Begin at the line below that has "(IHC) of normal" and stop after the line that has "magnification brightfield microscopy". Please restate only those lines, word for word.

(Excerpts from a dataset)
• • • • • • •

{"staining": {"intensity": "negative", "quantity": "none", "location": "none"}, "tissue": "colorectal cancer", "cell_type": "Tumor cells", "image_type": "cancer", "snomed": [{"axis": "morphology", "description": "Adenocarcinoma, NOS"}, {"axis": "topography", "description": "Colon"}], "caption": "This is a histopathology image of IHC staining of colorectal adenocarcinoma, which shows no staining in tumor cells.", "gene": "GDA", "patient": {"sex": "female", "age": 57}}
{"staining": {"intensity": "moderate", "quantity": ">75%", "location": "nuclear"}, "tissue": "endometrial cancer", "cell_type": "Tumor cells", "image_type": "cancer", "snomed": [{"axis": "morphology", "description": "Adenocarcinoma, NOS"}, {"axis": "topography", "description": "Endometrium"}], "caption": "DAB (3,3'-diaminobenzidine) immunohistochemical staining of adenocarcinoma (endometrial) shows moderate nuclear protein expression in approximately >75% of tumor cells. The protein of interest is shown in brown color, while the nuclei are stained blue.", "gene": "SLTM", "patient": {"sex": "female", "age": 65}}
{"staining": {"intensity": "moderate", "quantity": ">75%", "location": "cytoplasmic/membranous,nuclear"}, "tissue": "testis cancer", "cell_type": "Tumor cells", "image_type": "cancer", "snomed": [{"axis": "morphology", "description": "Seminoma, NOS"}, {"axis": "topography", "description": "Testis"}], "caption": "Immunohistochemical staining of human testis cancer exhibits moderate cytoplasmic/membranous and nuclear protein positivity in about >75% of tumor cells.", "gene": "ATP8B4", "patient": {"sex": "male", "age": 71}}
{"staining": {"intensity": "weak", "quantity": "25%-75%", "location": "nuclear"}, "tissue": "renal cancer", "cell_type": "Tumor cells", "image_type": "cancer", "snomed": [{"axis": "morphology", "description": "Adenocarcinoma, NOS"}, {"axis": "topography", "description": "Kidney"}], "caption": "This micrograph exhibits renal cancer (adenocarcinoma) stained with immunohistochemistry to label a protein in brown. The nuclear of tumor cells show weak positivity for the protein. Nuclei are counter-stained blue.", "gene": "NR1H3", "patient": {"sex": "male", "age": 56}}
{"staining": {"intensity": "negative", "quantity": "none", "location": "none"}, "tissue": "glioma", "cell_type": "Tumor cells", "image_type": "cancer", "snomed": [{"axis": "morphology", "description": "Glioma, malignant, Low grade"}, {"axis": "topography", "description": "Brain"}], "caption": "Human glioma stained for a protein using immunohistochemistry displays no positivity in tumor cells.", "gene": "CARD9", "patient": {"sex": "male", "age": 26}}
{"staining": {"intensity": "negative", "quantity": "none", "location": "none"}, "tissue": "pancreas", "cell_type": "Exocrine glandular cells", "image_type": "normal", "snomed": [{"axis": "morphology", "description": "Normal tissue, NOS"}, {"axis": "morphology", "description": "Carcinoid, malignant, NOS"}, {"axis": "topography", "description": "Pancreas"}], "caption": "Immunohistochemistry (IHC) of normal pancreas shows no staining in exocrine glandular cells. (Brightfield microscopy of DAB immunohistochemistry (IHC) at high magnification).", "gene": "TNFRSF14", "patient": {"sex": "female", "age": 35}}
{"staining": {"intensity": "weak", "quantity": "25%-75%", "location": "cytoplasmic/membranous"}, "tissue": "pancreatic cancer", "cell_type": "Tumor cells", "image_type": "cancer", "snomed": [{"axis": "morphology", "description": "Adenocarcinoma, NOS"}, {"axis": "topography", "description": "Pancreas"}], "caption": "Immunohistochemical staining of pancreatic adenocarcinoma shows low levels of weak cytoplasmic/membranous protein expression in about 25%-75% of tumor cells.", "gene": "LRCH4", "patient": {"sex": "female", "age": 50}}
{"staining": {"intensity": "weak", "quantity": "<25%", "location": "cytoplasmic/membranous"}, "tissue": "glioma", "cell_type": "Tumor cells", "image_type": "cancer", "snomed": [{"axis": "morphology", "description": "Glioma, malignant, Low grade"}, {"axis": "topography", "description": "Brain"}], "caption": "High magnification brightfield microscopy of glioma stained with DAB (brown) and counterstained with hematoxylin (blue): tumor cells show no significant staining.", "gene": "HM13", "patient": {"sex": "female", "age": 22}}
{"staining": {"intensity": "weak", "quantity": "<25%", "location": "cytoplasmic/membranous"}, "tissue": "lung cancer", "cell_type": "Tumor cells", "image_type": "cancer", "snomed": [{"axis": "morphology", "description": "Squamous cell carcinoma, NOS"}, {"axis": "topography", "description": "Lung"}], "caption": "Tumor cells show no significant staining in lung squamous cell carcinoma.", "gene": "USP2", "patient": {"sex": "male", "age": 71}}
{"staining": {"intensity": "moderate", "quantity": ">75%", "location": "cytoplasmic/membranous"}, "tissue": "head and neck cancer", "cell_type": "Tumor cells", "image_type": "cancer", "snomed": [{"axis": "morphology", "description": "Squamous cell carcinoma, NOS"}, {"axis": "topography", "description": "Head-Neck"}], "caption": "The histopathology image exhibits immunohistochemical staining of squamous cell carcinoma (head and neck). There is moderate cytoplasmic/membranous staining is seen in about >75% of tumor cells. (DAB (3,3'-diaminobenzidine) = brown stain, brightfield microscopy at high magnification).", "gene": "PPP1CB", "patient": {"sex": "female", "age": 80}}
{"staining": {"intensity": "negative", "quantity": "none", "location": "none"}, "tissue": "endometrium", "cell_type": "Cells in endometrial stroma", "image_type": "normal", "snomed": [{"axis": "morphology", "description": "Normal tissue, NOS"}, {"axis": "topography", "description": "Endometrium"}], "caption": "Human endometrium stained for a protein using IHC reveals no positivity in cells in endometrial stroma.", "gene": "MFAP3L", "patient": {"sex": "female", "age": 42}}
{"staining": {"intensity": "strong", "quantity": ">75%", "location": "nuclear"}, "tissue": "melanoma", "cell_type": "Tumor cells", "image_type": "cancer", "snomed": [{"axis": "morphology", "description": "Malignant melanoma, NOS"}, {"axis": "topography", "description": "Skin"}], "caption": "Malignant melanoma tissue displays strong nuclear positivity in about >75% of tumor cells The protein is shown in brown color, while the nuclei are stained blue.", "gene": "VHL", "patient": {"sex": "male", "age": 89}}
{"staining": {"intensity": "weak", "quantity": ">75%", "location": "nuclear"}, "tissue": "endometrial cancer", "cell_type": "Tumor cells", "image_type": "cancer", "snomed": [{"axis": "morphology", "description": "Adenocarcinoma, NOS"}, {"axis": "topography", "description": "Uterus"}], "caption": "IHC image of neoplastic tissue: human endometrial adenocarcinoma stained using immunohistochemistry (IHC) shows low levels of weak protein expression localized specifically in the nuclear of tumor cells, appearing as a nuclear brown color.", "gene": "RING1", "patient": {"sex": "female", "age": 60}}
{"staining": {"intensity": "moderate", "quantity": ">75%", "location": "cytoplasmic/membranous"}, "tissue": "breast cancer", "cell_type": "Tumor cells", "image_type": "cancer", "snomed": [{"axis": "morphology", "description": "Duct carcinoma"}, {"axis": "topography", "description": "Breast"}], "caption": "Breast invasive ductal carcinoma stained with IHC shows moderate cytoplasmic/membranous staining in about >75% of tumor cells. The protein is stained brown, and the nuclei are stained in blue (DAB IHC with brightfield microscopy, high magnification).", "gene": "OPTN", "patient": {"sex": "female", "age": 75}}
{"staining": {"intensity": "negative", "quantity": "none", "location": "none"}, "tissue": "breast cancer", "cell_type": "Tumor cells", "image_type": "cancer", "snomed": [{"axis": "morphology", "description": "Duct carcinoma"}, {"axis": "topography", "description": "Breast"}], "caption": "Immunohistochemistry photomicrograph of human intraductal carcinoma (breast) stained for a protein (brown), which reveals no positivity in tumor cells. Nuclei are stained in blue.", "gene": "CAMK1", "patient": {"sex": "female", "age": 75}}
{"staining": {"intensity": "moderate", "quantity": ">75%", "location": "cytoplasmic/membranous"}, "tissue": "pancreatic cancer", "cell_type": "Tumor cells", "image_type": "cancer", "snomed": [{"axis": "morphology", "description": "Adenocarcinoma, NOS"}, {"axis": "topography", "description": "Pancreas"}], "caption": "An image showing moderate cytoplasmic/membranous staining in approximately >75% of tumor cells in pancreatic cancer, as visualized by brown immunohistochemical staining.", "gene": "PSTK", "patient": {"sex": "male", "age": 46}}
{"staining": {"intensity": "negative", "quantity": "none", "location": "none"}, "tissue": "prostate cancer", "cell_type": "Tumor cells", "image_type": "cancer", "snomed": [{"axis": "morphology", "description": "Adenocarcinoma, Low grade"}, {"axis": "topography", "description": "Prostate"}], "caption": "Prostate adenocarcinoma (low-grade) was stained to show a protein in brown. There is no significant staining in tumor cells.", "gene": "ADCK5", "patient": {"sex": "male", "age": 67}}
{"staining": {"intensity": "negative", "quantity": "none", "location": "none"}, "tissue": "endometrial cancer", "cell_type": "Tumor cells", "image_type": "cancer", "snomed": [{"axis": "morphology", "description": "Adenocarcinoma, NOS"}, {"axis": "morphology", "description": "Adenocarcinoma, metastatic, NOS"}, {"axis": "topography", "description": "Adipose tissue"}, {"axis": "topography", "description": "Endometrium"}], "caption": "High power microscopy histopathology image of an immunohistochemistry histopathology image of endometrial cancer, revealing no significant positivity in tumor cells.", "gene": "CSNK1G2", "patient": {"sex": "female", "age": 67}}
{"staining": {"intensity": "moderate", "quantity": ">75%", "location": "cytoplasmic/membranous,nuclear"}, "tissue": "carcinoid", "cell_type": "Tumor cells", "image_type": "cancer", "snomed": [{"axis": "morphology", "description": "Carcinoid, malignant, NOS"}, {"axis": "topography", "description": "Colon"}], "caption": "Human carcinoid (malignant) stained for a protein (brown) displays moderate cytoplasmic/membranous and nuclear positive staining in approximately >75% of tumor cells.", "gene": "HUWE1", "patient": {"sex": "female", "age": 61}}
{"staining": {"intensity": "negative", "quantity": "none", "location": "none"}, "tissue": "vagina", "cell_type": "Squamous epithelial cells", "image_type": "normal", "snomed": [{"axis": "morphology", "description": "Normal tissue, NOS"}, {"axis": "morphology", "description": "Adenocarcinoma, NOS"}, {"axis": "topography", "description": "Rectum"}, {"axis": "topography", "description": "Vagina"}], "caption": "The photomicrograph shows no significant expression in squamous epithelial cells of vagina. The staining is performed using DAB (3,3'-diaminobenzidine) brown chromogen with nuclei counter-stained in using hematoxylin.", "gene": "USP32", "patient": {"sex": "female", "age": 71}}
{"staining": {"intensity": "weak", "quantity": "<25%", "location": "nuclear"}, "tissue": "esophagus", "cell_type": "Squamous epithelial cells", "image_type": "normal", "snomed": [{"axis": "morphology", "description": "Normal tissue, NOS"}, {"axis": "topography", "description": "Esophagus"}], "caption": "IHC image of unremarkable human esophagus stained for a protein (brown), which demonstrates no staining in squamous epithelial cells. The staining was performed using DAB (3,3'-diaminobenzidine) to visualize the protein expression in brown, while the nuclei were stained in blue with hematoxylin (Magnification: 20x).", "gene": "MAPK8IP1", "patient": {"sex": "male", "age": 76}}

• • • • • • •

Answer to this exercise:
{"staining": {"intensity": "negative", "quantity": "none", "location": "none"}, "tissue": "pancreas", "cell_type": "Exocrine glandular cells", "image_type": "normal", "snomed": [{"axis": "morphology", "description": "Normal tissue, NOS"}, {"axis": "morphology", "description": "Carcinoid, malignant, NOS"}, {"axis": "topography", "description": "Pancreas"}], "caption": "Immunohistochemistry (IHC) of normal pancreas shows no staining in exocrine glandular cells. (Brightfield microscopy of DAB immunohistochemistry (IHC) at high magnification).", "gene": "TNFRSF14", "patient": {"sex": "female", "age": 35}}
{"staining": {"intensity": "weak", "quantity": "25%-75%", "location": "cytoplasmic/membranous"}, "tissue": "pancreatic cancer", "cell_type": "Tumor cells", "image_type": "cancer", "snomed": [{"axis": "morphology", "description": "Adenocarcinoma, NOS"}, {"axis": "topography", "description": "Pancreas"}], "caption": "Immunohistochemical staining of pancreatic adenocarcinoma shows low levels of weak cytoplasmic/membranous protein expression in about 25%-75% of tumor cells.", "gene": "LRCH4", "patient": {"sex": "female", "age": 50}}
{"staining": {"intensity": "weak", "quantity": "<25%", "location": "cytoplasmic/membranous"}, "tissue": "glioma", "cell_type": "Tumor cells", "image_type": "cancer", "snomed": [{"axis": "morphology", "description": "Glioma, malignant, Low grade"}, {"axis": "topography", "description": "Brain"}], "caption": "High magnification brightfield microscopy of glioma stained with DAB (brown) and counterstained with hematoxylin (blue): tumor cells show no significant staining.", "gene": "HM13", "patient": {"sex": "female", "age": 22}}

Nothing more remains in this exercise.